Preventing Liability for Offsite Functions
By John R. Hunt Attorney, Stokes Wagner Hunt Martez & Terrell, ALC | September 08, 2019
As anyone involved in the hospitality industry is probably all too aware, the number of lawsuits asserting personal injury claims has increased substantially in the past few decades. At present, this number fluctuates between 50,000 and 60,000 annual filings in state and federal courts.
Claims for workers compensation, which proceed through state administrative agencies, are in addition to this total. Sadly, the number of workplace fatalities is between 4,000 and 5,000 per year.
While many of these personal injury claims may involve product liability and other disputes that usually do not impact the hospitality industry directly, most of these cases do raise claims for negligence. That is, an injured person alleges that a defendant owed them a duty, that duty was breached, and he or she suffered an injury as a result. When meetings and activities are confined to a hotel or resort, well-established legal principles govern claims from guests who trip and fall or personal property that goes missing, and in rare situations, altercations or harassment between guests or even staff. These principles are used to assign or apportion liability among the parties involved.
A hotel's general liability insurance policy typically covers such claims and while any litigation that may result may be inconvenient, it generally is dealt with in the regular course of the hotel's and its insurance company's business. The responsibilities of the hotel and the company that booked the event also are customarily outlined in the contract between the two parties.

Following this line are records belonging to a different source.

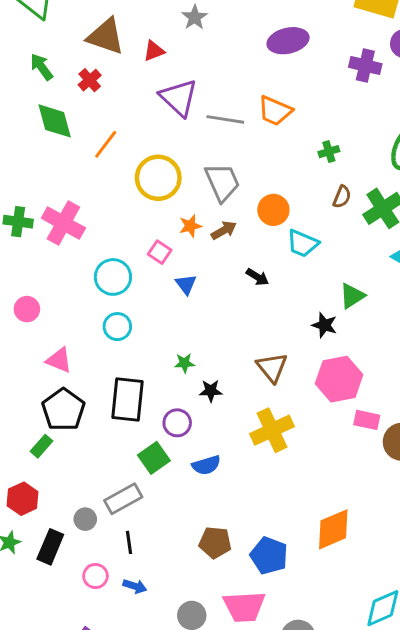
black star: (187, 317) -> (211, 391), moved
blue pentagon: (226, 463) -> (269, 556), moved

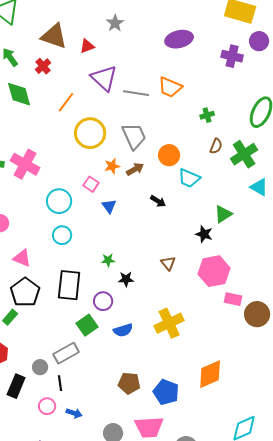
orange line: (106, 144) -> (66, 102), moved
brown triangle: (272, 367) -> (168, 263), size x0.7
yellow cross: (272, 430) -> (169, 323), moved
black line: (129, 542) -> (60, 383), moved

Where events take place away from the property, however, the number of variables that are added to the potential liability mix can increase greatly. They also can arise the minute the guest steps off the hotel or resort's grounds. For example, if the event is offsite, who is responsible for transporting the guest to the venue? Are the guests taking Uber, Lyft, or their own vehicles, or will the event planner or the hotel arrange for group transportation? If an accident occurs en route, would an injured guest look solely to whomever caused the accident for damages or would he or she also seek to include the transportation company, the meeting planner, and if the hotel helped book the transportation, the hotel, as potential parties in a lawsuit.

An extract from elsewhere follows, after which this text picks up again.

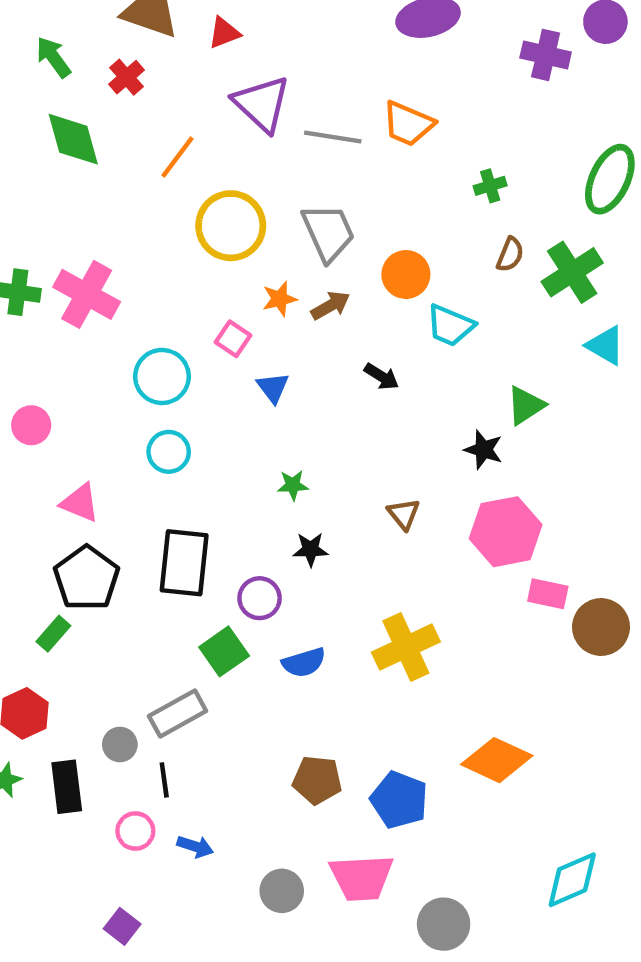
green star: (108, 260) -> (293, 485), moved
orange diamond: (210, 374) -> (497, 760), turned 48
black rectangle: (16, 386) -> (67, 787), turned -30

Once the guest arrives at the venue, will the company that operates the venue or provides the activity be solely responsible for any injuries that might happen? Or, would a guest also seek to make a claim against the event planner and/or whomever else assisted in arranging the activities? Naturally, this assessment also will depend upon the nature of the particular activity and the location of the facility. Listening to chamber music at symphony hall probably poses less risk of injury than zip lining through the local tree canopy or mountain biking on a nearby trail.